Hier der Zuschnitt einer grossen Kugel:
und einer kleinen Kugel:
Innert kürzester Zeit, lagen viele wunderschöne Kugeln zum Feinschliff und der Politur bereit:
Feinschliff und Politur mit verschiedenen Schleifkörnungen:
Zum Schluss die Reinigung, der eindrucksvoll glänzenden Kugeln:
Von einem Mann zum andern, wandern die Kugeln, bis sie schliesslich in Kartonschachteln verpackt und mit Freude vom Mineralienzentrum empfangen werden…
Dies ist der Teil des Teams, der für die Verarbeitung der Kugeln verantwortlich war… Daneben gibt es noch weitere Arbeitsbereiche und es ist absolut beeindruckend, mit wie viel Liebe zum Detail die Mineralien verarbeitet und zum Export bereitgestellt werden.

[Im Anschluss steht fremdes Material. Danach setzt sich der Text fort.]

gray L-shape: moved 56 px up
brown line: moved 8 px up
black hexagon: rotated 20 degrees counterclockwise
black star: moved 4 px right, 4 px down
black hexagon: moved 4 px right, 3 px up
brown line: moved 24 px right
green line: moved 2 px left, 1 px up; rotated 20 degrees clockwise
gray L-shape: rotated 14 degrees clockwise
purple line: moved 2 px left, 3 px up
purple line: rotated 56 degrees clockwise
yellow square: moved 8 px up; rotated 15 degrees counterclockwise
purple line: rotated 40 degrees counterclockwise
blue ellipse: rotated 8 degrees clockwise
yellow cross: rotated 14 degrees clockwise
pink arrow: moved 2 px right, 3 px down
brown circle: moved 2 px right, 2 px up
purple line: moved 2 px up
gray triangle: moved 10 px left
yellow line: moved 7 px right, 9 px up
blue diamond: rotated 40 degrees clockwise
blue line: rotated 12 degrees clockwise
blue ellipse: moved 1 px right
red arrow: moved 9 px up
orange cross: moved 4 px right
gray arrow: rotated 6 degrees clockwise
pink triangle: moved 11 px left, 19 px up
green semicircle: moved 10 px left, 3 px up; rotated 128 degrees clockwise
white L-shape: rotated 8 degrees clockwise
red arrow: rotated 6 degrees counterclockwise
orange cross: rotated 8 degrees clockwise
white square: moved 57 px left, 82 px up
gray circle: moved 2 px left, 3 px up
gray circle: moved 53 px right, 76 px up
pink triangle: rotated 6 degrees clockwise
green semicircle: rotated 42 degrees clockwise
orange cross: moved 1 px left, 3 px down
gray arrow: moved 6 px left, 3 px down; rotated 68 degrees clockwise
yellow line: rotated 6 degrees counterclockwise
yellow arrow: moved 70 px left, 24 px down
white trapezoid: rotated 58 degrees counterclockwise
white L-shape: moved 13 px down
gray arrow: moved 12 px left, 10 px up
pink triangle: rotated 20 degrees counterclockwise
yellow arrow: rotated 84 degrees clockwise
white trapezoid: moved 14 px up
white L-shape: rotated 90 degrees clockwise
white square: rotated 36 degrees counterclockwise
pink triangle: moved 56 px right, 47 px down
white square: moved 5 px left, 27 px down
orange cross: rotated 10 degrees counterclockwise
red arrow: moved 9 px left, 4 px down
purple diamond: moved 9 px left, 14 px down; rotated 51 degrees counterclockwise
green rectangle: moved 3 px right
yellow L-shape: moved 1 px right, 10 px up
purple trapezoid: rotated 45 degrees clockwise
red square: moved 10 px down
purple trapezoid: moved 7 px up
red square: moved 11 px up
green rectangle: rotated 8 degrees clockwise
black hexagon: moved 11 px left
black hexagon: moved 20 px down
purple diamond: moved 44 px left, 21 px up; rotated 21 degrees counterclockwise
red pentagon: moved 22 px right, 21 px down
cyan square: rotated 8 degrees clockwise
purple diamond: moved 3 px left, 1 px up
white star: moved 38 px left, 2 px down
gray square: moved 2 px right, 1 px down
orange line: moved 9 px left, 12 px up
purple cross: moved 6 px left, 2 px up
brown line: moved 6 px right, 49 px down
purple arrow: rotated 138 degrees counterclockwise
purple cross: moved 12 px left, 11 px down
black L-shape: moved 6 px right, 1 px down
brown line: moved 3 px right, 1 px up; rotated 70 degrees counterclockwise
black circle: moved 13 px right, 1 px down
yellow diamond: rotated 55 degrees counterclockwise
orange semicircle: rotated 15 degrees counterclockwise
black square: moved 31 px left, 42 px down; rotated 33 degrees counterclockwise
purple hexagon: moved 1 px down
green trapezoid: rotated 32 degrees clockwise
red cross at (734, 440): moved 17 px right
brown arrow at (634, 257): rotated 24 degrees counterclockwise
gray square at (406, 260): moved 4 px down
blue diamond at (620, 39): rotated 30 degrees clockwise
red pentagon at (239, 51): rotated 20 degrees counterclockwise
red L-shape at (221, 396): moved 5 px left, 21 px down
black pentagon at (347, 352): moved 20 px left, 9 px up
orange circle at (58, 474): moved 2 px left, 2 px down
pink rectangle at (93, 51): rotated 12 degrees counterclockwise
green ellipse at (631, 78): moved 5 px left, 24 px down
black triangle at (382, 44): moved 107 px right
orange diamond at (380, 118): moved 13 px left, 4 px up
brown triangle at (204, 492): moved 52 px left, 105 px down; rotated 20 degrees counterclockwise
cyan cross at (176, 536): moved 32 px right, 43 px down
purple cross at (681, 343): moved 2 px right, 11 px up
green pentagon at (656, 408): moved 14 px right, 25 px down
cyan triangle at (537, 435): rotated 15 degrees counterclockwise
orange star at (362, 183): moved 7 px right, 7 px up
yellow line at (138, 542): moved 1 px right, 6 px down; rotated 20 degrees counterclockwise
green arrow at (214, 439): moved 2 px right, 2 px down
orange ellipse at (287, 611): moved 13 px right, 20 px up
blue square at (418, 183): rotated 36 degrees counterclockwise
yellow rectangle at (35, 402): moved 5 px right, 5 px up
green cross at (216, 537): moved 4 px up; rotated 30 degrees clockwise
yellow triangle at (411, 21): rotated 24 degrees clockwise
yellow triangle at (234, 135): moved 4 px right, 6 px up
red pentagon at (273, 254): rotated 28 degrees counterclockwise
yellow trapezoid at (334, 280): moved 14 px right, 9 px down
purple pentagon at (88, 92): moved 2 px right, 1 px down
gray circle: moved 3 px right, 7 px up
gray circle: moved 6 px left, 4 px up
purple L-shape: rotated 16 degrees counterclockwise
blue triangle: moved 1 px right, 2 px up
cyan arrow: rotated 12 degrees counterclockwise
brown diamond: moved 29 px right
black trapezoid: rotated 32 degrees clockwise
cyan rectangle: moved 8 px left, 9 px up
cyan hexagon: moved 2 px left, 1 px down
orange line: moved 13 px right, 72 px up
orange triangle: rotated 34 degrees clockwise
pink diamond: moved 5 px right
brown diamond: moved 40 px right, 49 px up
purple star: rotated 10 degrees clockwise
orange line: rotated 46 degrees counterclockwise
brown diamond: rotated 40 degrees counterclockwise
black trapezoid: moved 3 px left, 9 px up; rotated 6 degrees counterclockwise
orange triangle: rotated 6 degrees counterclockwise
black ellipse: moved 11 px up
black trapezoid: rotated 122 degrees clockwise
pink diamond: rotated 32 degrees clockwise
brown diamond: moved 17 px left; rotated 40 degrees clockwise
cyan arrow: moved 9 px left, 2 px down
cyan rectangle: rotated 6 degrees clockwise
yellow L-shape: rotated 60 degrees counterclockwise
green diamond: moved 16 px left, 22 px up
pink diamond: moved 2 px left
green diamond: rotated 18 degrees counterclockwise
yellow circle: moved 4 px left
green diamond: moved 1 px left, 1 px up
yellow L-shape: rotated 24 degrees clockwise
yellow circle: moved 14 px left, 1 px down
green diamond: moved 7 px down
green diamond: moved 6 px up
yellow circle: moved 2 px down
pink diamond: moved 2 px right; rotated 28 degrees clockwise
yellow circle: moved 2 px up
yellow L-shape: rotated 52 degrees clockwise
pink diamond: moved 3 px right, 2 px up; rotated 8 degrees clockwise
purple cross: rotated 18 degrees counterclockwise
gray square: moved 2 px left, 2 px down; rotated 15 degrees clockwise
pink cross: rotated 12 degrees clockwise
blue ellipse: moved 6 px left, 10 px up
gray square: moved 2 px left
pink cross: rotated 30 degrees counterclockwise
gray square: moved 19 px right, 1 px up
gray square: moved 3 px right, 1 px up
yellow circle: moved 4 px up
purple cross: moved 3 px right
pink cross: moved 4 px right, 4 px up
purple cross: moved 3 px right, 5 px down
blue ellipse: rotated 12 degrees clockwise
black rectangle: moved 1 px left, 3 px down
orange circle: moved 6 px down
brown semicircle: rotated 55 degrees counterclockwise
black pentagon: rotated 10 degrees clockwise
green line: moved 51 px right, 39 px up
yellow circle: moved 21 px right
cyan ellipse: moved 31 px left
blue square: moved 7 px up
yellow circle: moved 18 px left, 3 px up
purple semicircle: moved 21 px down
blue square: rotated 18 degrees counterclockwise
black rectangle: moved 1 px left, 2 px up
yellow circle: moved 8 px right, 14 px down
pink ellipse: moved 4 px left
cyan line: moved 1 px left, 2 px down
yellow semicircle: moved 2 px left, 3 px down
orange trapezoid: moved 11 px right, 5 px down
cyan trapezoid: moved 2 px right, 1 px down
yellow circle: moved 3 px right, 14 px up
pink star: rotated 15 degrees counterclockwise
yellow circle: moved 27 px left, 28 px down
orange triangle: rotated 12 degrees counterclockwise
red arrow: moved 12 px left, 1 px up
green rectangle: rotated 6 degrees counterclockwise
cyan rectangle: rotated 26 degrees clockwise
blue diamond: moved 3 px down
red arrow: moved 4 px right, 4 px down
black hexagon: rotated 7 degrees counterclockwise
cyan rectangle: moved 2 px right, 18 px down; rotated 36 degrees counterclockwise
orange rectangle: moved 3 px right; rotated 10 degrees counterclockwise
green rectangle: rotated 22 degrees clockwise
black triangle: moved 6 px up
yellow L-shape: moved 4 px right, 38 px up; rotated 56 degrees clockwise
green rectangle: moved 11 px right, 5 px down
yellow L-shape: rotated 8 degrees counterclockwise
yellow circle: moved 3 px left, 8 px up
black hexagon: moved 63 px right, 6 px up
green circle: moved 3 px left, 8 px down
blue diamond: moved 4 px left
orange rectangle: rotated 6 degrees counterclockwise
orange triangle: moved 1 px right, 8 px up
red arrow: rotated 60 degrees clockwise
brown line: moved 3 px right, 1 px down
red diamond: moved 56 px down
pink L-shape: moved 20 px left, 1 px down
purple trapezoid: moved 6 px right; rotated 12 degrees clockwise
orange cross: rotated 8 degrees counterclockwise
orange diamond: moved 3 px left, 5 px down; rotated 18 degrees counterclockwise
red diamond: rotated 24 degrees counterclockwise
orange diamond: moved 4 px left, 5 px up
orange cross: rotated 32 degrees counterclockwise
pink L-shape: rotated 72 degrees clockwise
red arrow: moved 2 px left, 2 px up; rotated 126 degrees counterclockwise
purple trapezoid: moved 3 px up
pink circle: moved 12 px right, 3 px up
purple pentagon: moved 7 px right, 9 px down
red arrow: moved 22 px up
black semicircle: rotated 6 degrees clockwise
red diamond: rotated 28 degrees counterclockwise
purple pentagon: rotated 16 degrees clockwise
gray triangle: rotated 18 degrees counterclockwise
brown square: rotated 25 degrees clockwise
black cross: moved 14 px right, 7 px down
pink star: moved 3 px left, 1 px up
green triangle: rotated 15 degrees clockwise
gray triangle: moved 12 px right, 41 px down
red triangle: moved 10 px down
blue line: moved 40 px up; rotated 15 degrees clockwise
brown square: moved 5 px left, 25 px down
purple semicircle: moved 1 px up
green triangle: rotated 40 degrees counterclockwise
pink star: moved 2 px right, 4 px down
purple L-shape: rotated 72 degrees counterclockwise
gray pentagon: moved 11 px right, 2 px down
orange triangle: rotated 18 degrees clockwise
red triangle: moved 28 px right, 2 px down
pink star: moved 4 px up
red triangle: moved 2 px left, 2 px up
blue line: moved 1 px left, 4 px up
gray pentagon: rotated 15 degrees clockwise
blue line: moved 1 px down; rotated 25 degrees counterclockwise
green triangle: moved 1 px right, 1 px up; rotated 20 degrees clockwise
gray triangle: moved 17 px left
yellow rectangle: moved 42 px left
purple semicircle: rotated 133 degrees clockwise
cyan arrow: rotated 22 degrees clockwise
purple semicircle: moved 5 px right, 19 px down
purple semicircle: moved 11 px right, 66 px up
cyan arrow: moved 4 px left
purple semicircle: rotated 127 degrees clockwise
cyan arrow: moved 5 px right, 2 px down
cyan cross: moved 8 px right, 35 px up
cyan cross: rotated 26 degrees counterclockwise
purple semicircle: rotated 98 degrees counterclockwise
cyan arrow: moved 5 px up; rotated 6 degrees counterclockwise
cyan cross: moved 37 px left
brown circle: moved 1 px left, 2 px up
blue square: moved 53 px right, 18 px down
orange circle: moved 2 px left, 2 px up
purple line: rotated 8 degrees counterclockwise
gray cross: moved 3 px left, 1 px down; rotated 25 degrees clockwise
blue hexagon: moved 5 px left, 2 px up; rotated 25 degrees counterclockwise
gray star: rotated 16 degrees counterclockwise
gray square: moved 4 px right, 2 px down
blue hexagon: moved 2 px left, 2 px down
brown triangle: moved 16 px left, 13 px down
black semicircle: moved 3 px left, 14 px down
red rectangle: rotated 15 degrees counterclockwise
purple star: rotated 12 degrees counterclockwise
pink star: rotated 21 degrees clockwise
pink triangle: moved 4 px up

Die Motivation ist spürbar und ein ausserordentlich gutes Arbeitsklima gehört hier zum Alltag! Es ist eine wahre Freude hinter die Kulissen zu blicken und auch, wie wir jeden Morgen voller Herzlichkeit begrüsst werden…
Chapeau an das Team und Roger, der die Arbeiter mit Geduld angelehrt und ihnen die Produktionsansprüche der Schweiz weitervermittelt hat. Das war bestimmt kein leichtes Unterfangen! Denn hier in Madagaskar sind sich die Arbeiter gewohnt, den Lohn anhand der verarbeiteten Menge zu erhalten, Qualität ist sekundär. In der Steinschleiferei läuft es gerade umgekehrt, die Arbeiter werden für die Stunden bezahlt und die Qualität hat Priorität! Ein Umdenken, welches Zeit braucht, um verinnerlicht zu werden.
Doch wie wir festgestellt haben ist Geduld eine unumgängliche Tugend in Madagaskar, wenn man Bestand haben und dabei die Nerven behalten möchte. Auch der Humor darf dabei nicht fehlen, als Medizin für Körper, Geist und Seele!